PROMPT:
Before copying the entries, remove the pictures; everything else stays exactly as it is.

INFORMATION:
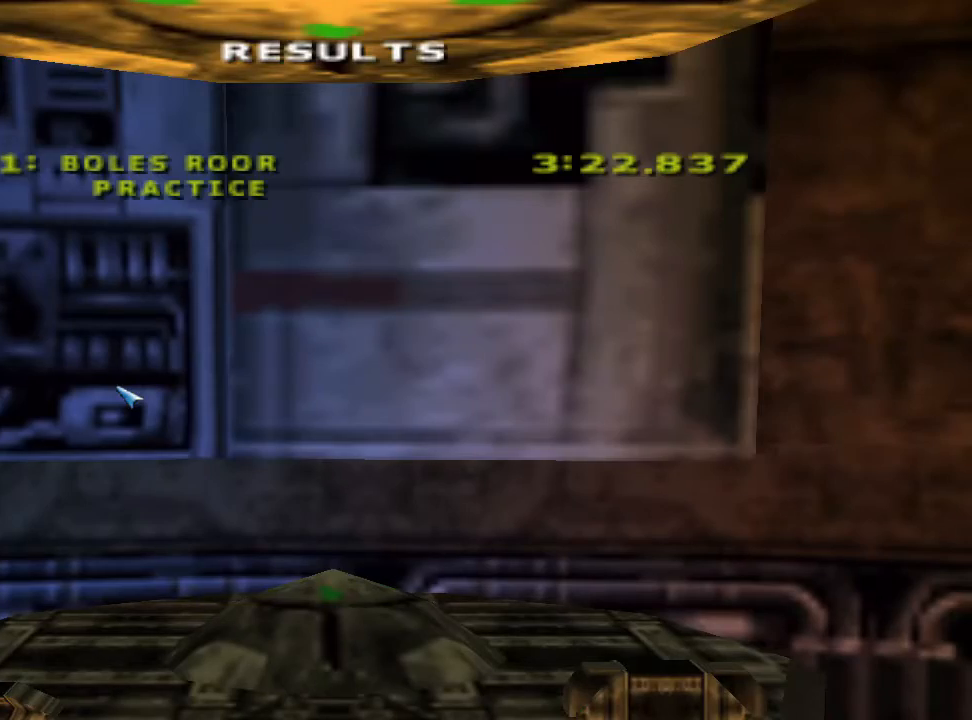
{"buttons": [], "left_stick": "center", "right_stick": "center", "events": [[333, "A", "down"], [433, "A", "up"]]}
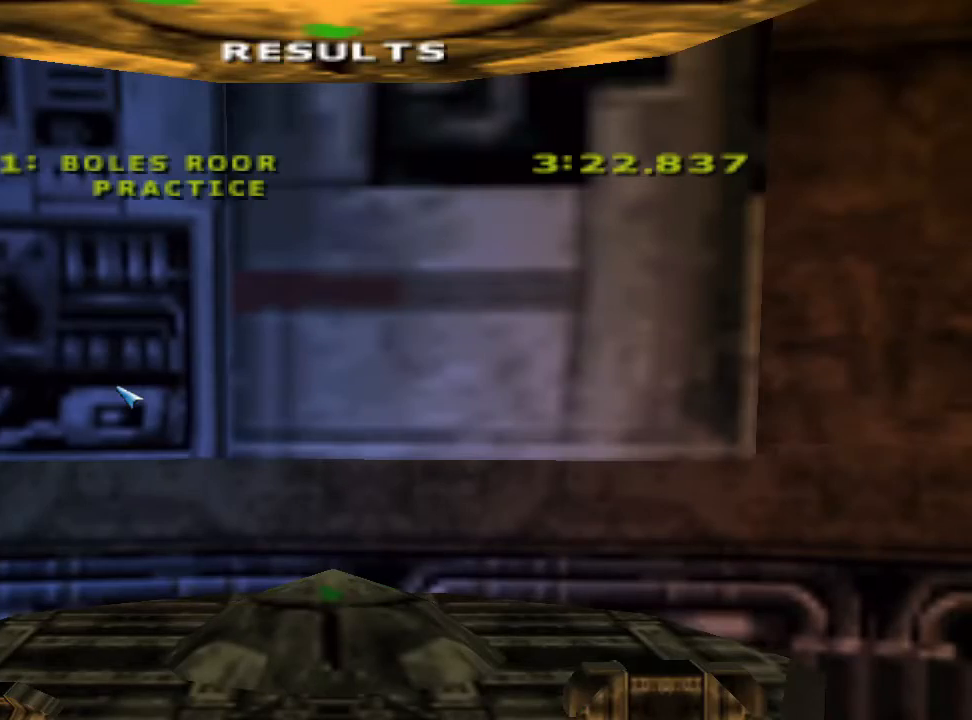
{"buttons": ["A"], "left_stick": "center", "right_stick": "center", "events": [[500, "A", "down"]]}
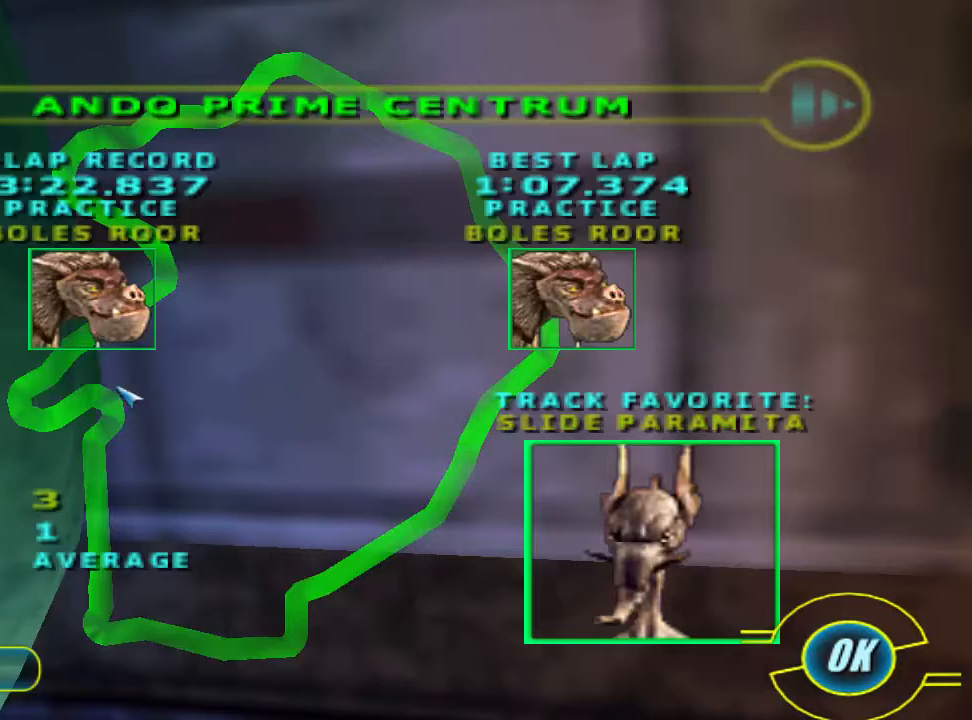
{"buttons": [], "left_stick": "center", "right_stick": "center", "events": [[100, "A", "up"]]}
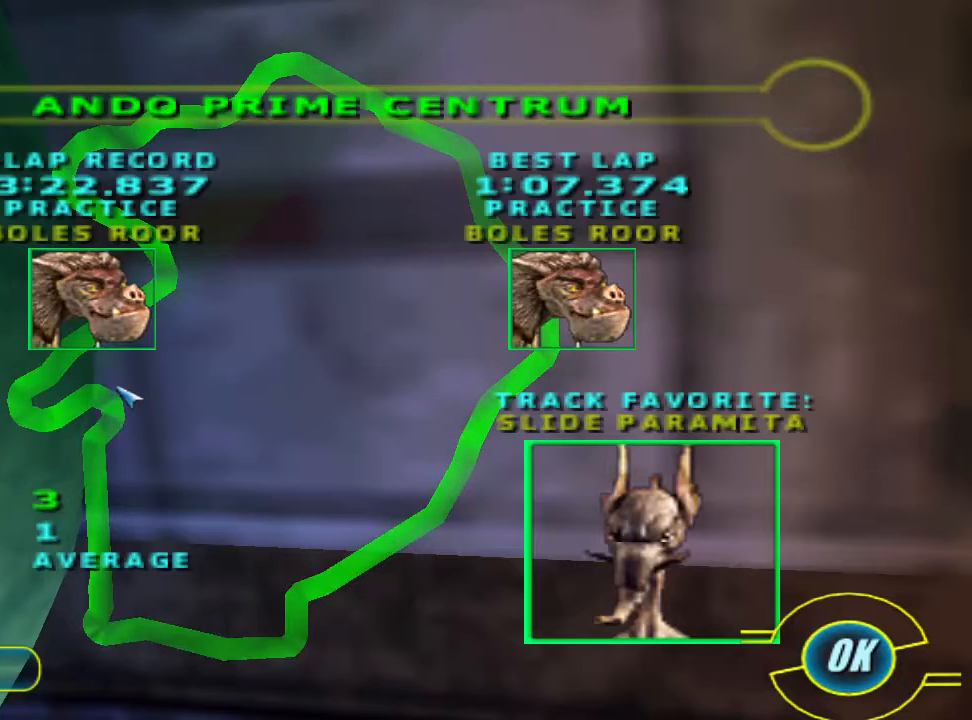
{"buttons": [], "left_stick": "center", "right_stick": "center", "events": []}
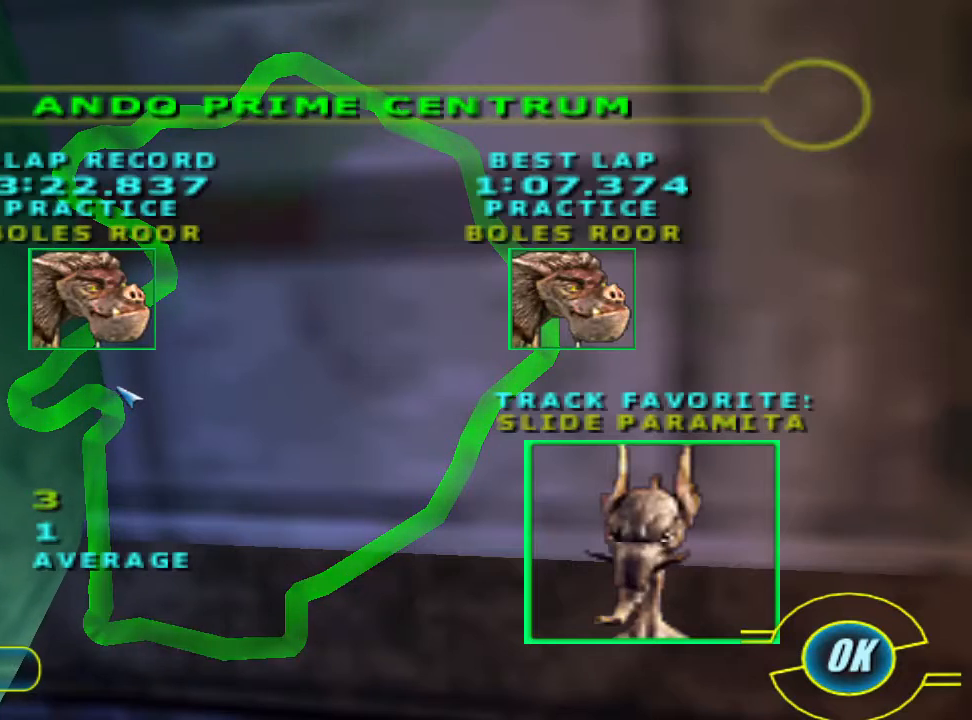
{"buttons": [], "left_stick": "center", "right_stick": "center", "events": []}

EXERCISE ANSWER:
{"buttons": [], "left_stick": "center", "right_stick": "center", "events": [[333, "A", "down"], [433, "A", "up"]]}
{"buttons": ["A"], "left_stick": "center", "right_stick": "center", "events": [[500, "A", "down"]]}
{"buttons": [], "left_stick": "center", "right_stick": "center", "events": [[100, "A", "up"]]}
{"buttons": [], "left_stick": "center", "right_stick": "center", "events": []}
{"buttons": [], "left_stick": "center", "right_stick": "center", "events": []}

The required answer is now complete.